A Coronavirus “super variant” worse than Covid-19, Covid-22, is likely to emerge next year, stated reports on Tuesday (Aug 24), citing a Zurich-based scientist’s claim, who also warned that every unvaccinated person, including children, is a potential super-spreader.
According to Dr Sai Reddy, the immunologist expert at federal technology institute ETH Zurich, a combination of existing strains is likely to result in a new and more dangerous phase of the pandemic.
“Covid-22 could be even worse than what we are experiencing now,” Reddy warned, adding that multiple vaccinations will need to be prepared over the next few years as the world continues to fight the evolving threat, “maybe for the rest of our lives”, reports said.
Speaking to a Swiss German-language newspaper, the scientist said due to the likes of Delta “this is no longer Covid-19” and warned anyone refusing to get jabbed will be infected at some point. This statement is anchored on the fact that vaccinations administered so far have significantly reduced the transmission rate of the contagious COVID-19.
“The viral load of Delta is so great that anyone who has not been vaccinated and who is infected with the variant can be a super spreader,” he added.
He said the Beta and Gamma variants can partially avoid antibodies and while Delta is “much more contagious” it hasn’t “developed any escape mutations”.
Recommending that Covid shots should be given to all children, Reddy claimed there is enough evidence to show the jabs are not a threat to under 12s, reports said. That said, parents are also advised to secure vaccine shots for their children in preparation for the possible emergence of a more dangerous super-variant of the coronavirus disease. Yet given the recent complaints and reports of adverse side effects of certain vaccinations, it’s also understandable that parents are still concerned about the consequences of getting their children vaccinated.
For instance, there are reports that some vaccinations may cause serious health complications, including multiple sclerosis. Due to these threats that result in lawsuits and other legal actions, no one can blame parents who refuse to get COVID-19 vaccinations for themselves and their kids.
On the other hand, the government continues to appeal to the public that the best way to protect one another against the threat of COVID-19 is to get vaccinated. In fact, despite the issues associated with the vaccines, authority figures around the world still consider vaccinations as the best solution to mitigate the health and economic risks of the on-going pandemic.
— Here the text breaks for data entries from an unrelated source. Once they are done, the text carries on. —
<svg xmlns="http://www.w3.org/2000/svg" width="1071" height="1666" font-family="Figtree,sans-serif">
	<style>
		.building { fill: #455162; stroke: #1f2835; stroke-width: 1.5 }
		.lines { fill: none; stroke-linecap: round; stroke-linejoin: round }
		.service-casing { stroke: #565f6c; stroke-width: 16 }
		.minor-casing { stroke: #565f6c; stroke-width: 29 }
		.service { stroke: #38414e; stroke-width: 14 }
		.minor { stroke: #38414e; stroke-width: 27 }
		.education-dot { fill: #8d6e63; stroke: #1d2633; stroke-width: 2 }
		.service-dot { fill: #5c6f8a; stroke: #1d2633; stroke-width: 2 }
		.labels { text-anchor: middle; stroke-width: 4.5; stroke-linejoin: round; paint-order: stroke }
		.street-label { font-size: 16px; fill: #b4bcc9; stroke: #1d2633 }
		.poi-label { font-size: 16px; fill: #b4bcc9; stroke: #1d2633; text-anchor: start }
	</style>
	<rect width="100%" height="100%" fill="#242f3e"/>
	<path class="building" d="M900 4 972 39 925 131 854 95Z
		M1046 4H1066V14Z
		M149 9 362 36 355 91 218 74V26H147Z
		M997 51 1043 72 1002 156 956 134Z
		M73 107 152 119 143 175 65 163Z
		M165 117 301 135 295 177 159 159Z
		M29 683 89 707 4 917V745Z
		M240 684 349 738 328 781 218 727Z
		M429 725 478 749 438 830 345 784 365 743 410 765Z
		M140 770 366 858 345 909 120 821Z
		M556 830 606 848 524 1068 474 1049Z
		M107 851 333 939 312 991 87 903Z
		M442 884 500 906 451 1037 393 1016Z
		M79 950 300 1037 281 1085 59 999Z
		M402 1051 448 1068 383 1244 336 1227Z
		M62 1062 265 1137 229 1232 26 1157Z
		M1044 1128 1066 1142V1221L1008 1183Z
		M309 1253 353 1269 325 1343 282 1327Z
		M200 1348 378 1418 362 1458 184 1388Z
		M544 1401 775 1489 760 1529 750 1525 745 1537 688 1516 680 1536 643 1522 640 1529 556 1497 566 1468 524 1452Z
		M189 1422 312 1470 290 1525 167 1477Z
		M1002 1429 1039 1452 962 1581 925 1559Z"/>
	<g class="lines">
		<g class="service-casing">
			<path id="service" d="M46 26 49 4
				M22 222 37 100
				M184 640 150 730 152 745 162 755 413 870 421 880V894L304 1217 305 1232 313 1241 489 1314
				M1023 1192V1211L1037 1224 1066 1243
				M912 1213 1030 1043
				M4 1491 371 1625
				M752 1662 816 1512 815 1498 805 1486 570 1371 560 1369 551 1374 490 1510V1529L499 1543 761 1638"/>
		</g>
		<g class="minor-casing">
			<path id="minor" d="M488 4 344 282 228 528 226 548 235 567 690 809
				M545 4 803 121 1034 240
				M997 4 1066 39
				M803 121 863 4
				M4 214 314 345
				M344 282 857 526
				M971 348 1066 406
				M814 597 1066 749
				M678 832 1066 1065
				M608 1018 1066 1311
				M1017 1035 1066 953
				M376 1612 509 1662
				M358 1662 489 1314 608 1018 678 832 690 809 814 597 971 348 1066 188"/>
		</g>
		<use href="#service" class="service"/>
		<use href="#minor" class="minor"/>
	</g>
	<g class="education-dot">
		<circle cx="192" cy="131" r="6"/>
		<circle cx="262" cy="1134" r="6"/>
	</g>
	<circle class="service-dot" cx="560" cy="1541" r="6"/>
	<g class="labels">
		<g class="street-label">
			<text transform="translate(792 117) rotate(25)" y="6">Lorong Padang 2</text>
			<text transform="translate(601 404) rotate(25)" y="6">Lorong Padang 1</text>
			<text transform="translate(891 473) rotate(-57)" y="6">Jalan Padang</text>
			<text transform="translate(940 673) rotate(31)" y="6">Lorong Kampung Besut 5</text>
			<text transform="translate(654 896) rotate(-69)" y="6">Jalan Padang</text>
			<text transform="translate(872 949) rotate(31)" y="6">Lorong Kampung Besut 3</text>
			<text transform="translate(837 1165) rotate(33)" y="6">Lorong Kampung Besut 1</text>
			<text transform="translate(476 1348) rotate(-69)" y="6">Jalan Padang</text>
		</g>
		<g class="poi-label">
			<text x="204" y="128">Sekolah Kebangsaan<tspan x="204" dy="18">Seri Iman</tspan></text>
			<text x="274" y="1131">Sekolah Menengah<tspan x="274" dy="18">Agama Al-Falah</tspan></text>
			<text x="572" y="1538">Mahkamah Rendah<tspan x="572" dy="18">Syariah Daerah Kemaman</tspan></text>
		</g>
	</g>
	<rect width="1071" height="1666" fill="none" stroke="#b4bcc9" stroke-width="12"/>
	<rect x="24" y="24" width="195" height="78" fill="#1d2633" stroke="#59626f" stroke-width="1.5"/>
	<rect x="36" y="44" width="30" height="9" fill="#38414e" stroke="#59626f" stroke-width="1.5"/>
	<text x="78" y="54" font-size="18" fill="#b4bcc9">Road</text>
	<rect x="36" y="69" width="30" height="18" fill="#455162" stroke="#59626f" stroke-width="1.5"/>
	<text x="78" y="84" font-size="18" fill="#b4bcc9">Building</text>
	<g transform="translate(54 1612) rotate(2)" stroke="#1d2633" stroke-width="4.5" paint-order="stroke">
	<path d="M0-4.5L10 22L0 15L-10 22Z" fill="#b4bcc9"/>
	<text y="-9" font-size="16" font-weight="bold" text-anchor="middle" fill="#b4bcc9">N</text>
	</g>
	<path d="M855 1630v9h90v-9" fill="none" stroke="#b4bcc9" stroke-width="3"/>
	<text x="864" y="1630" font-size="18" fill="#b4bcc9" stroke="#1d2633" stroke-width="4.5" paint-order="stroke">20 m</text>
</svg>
Lastly, he went on to say “vaccination breakthroughs” will arrive in the autumn when cases will again increase and could see the return of tough restrictive measures in some countries.
“It is very likely that a new variant will emerge where we can no longer rely solely on vaccination,” Reddy said.
Given that statement, the government is also likely advised to be prepared with some safety measures to handle the possible emergence of a new COVID-19 variant, which may again wreak havoc on the population and claim many lives as a result. Along with vaccines, restrictive measures remain to be the first lines of defense against the coronavirus disease.